5
votes

How can I get the name of the slot (production or staging) of my app service when the asp.net core process starts.

The HTTP_HOST environment variable doesn't appear to be set on startup and I have no http request to inspect.

2

2 Answers

5
votes

If we want to get the host name, you could use the environment variable WEBSITE_HOSTNAME to do that.

var hostName = Environment.GetEnvironmentVariable("WEBSITE_HOSTNAME");

If you run it on the slot environment then you will get the value youwebsiteName-slotName.azurewebsites.net. Or if you run it on the production environment you will get the value youwebsiteName.azurewebsites.net.

Update:

We could use the appsetting slot to do that.

1.Go to the slot webApp and config the appsetting and check slot setting.

enter image description here

2.Please use the following code to get the slot name.

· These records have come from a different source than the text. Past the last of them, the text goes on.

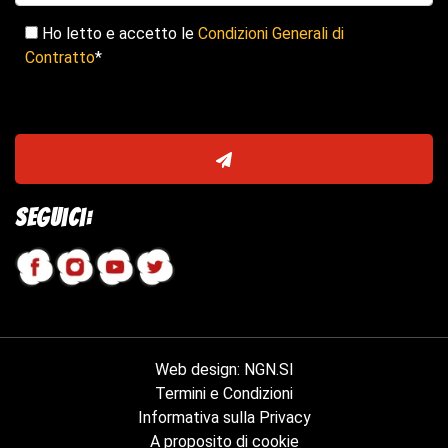
Ho letto e accetto le
Condizioni Generali di
Contratto
*
Seguici:
Web design
:
NGN.SI
Termini e Condizioni
Informativa sulla Privacy
A proposito di cookie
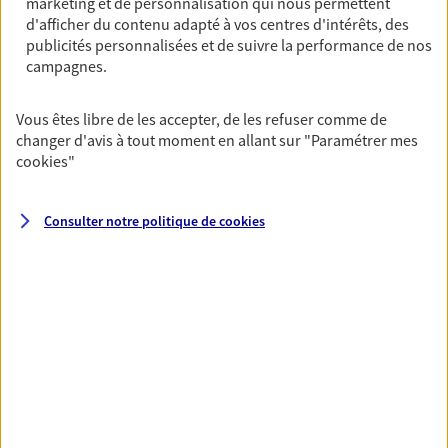
marketing et de personnalisation qui nous permettent
Horaires :
Fermé
d'afficher du contenu adapté à vos centres d'intérêts, des
Ouvre le 10 août à 14:00
publicités personnalisées et de suivre la performance de nos
campagnes.
02 33 92 18 43
Vous êtes libre de les accepter, de les refuser comme de
changer d'avis à tout moment en allant sur
"Paramétrer mes
NOUS CONTACTER
cookies
"
PRENDRE RENDEZ-VOUS
Consulter notre politique de
cookies
VOIR NOTRE SITE WEB
N° Orias * (orias.fr) : EI BRILLANT SOPHIE (22005655); EI LEBLOND
GUILLAUME (25000199)
VOIR PLUS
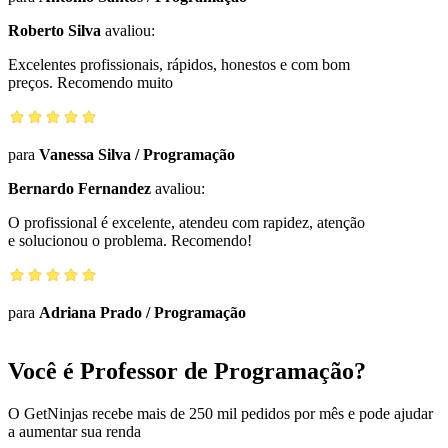
Roberto Silva
avaliou:
Excelentes profissionais, rápidos, honestos e com bom
preços. Recomendo muito
para
Vanessa Silva
/
Programação
Bernardo Fernandez
avaliou:
O profissional é excelente, atendeu com rapidez, atenção
e solucionou o problema. Recomendo!
para
Adriana Prado
/
Programação
Você é Professor de Programação?
O GetNinjas recebe mais de 250 mil pedidos por mês e pode ajudar
a aumentar sua renda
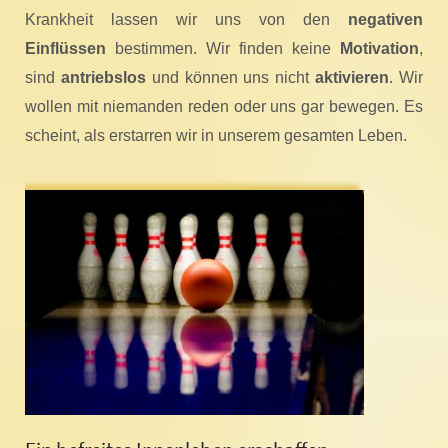
Krankheit lassen wir uns von den
negativen
Einflüssen
bestimmen. Wir finden keine
Motivation
,
sind
antriebslos
und können uns nicht
aktivieren
. Wir
wollen mit niemanden reden oder uns gar bewegen. Es
scheint, als erstarren wir in unserem gesamten Leben.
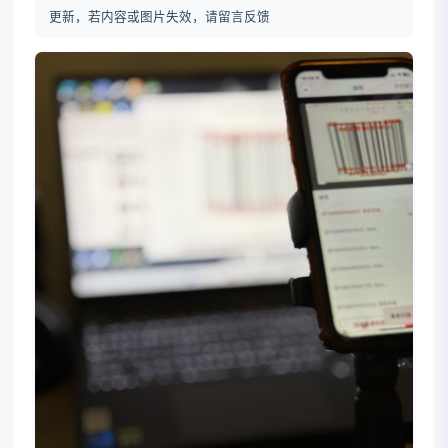
更新，若内容或图片失效，请留言反馈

 string name = string.Empty;
 var sitName = Environment.GetEnvironmentVariable("APPSETTING_WEBSITE_SITE_NAME", EnvironmentVariableTarget.Process);
 var slotName = Environment.GetEnvironmentVariable("APPSETTING_KeyName", EnvironmentVariableTarget.Process); //APPSETTING_Test_Slot
 if (!string.IsNullOrEmpty(slotName))
 {
     name = sitName + "-" + slotName;
 }
 else
 {
     name = sitName;
 }
0
votes

I think what the poster wants to do, is have a background process run only in one of the deployment slots, and when in production. Even if this worked, one issue you might have is if the worker process is doing something and then checking if it should keep doing work based on the slot it's in, and you swap, you might have a point where both processes are running. You also run the risk if you have this kind of background process of killing them mid-cycle.

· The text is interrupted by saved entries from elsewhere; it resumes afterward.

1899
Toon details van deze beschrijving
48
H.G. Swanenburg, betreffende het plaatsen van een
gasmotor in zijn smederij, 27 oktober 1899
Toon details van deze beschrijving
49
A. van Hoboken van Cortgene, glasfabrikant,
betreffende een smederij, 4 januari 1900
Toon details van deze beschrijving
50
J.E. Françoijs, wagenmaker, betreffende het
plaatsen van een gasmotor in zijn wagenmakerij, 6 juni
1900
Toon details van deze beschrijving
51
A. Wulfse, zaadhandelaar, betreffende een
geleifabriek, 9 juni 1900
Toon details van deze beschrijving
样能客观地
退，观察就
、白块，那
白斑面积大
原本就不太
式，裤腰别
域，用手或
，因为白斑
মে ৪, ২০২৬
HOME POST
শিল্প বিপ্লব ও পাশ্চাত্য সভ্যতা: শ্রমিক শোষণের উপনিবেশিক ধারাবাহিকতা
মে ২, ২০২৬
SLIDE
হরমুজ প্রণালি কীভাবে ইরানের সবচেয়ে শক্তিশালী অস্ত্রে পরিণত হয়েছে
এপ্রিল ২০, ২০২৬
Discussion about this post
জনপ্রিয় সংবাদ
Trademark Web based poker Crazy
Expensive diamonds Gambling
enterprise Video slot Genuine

What I do, is have an endpoint that can spin up and spin down the process. So right before I swap, I spin down the one in prod, and after the swap, I spin it back up. This can simply be done with a static var on the worker process that you set to true or false, and your event loop checks it each time through, if it's false, it checks again in 2 minutes or whatever.

I then have a logic app that runs every 5 minutes, to set it to true, so I don't have to think about it every time I do a deploy... and if the app recycles, it fires back up again.